Wednesday 6 February 2008

Rituals

Another grey day. The slush from last night's little snow squall remains on the ground, making walking over the icy driveway to the barn carrying buckets of water for Buttercup into an extreme sport. But it is February and Groundhog Day has come and gone. Before we know it, it will be mapling time and Westchester will have its annual pancake supper. Our seed group meets next weekend to order our seeds for the garden and we are planning our order of spring chickens- or chicks actually. All the familiar rituals of spring.

For the past 2-3 years a few of us have gotten together to order from the seed catalogues. Oh, the seed catalogues! Harbingers of spring. Glossy purveyors of hope. The glorious vegetables; the exotic foot long beans, Japanese radishes, okra, eggplant, 50 varieties of tomatoes, greens, celeriac, corn, -and the flowers; climbing, blossoming, hummingbird and butterfly attracting- our garden is going to be wonderful! (several months later, when the bugs and weeds have had their way, a very different reality will be recognized)

Now on to the fowl. This year we are ordering some heritage breeds of poultry. Our old hens are getting very old indeed. We worked out the other day that aside from the 2 young hens hatched this summer, the rest of our flock is over five years old. Considering commercial laying operations 'retire' their hens after one year, ours are very elderly indeed. In fact this winter, with 25 layers, we are lucky to find one egg in the nesting box each day. One of the most expensive eggs in the world. Time for new birds.

For years we have had some Araucana mixes from our friend Harris McCormick. Harris' birds are cute and sprightly, a mix of the Araucana and some kind of bantam. They lay lovely little blue eggs, mostly only in the summer, but we can put up with that. What is harder to take is the fact that they really don't like laying in the nesting boxes. No, they much prefer using clumps of weeds or grass. Many a time we have come across an attractive clutch of blue eggs nestled under a shrub, waiting for their mother to go broody and start sitting on them. Occasionally we are even slower finding them and the mother is half way through incubating them. Once we were even later than that and we lifted the broody hen to move her and her eggs to a safer place only to find several fluffy chicks and more eggs hatching. This renegade hatching of babies would not be such a problem, except we are really trying to end the bantamX line of birds, hoping to actually get some of the eggs our hens lay.

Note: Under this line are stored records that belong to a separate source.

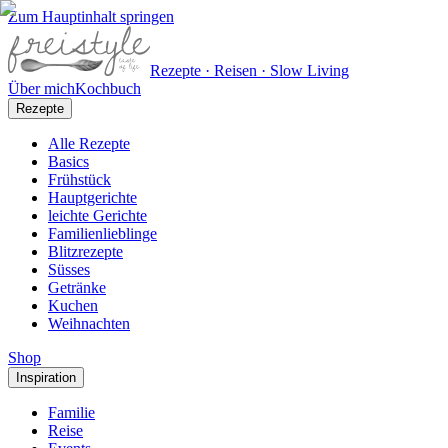
Zum Hauptinhalt springen
Rezepte · Reisen · Slow Living
Über mich
Kochbuch
Rezepte
Alle Rezepte
Basics
Frühstück
Hauptgerichte
leichte Gerichte
Familienlieblinge
Blitzrezepte
Süsses
Getränke
Kuchen
Weihnachten
Shop
Inspiration
Familie
Reise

So this year we decided to do some research and buy some varieties of hens for their egg laying abilities and characters as well as their looks. So many options! We do want some more blue egg layers, but let's go for the purebreds. We'd like some of those Marans that lay very dark brown eggs, some Buff Orpingtons who are lovely, fat, gentle hens that lay well in the winter, some Chanteclers, the old Quebec breed, and... well, the list goes on. But our hen house is small, so decisions have to be made. Choose only a few of each and kill off the old girls, or... build a bigger hen house. Time will tell.

Then there are the turkeys. For the past couple of years we have raised a few turkeys. Kept a couple for ourselves and sold the rest to friends. Turkeys are great birds. They travel in a herd (flock, I suppose). They are curious and like to follow us around, or follow the dogs, cats, horses, whatever. And they are very easy to keep. They have been very popular and very tasty, but we haven't been very happy raising those big white birds that are used commercially. They have their beaks trimmed, which we are dead set against, are started on antibiotic laden food and as importantly, are kind of ugly. We want pretty ones, the old fashioned Pilgrim kind of turkeys. So we will order some of them. Minimum order 15. Oh well, we'll find space. The larger varieties of turkeys don't breed naturally but John Dynesveld says he knows how to do AI with turkeys and is trying to convince us to keep a breeding pair. We are not sure that is such a great idea, but are easily swayed so we may well end up with a permanent pair of turkeys.

For years now, I have thought how nice it would be to have a goose at Christmas. What could be more traditional? Louise has been very much opposed, remembering the attack geese her father kept some years ago. But with all this searching through hatcheries, we have found a nice variety of geese- the Embden. They are meant to be quite gentle and will eat all the grass on your lawn- no more lawn mowing- and Christmas dinner to boot. What more could a person want?

Spring is looking very promising.

3 comments:

Unknown said...

All the talk of chickens makes me yearn for the lovely eggs I once had on a farm in Germany. The yolks were bright orange and not the sickly pale yellow of the supermarket variety.
Found a site:
http://www.ithaca.edu/staff/jhenderson/chooks/chooks.html

Round House said...

Amazing what a difference it makes having real eggs. Hey, you could keep some in your back yard. Plenty of room there for a little chicken coop!! And think of all the bugs they would eat.

Round House said...

Good web site, by the way. I find the range of egg colours very interesting and there are some breeds on it I have never heard of.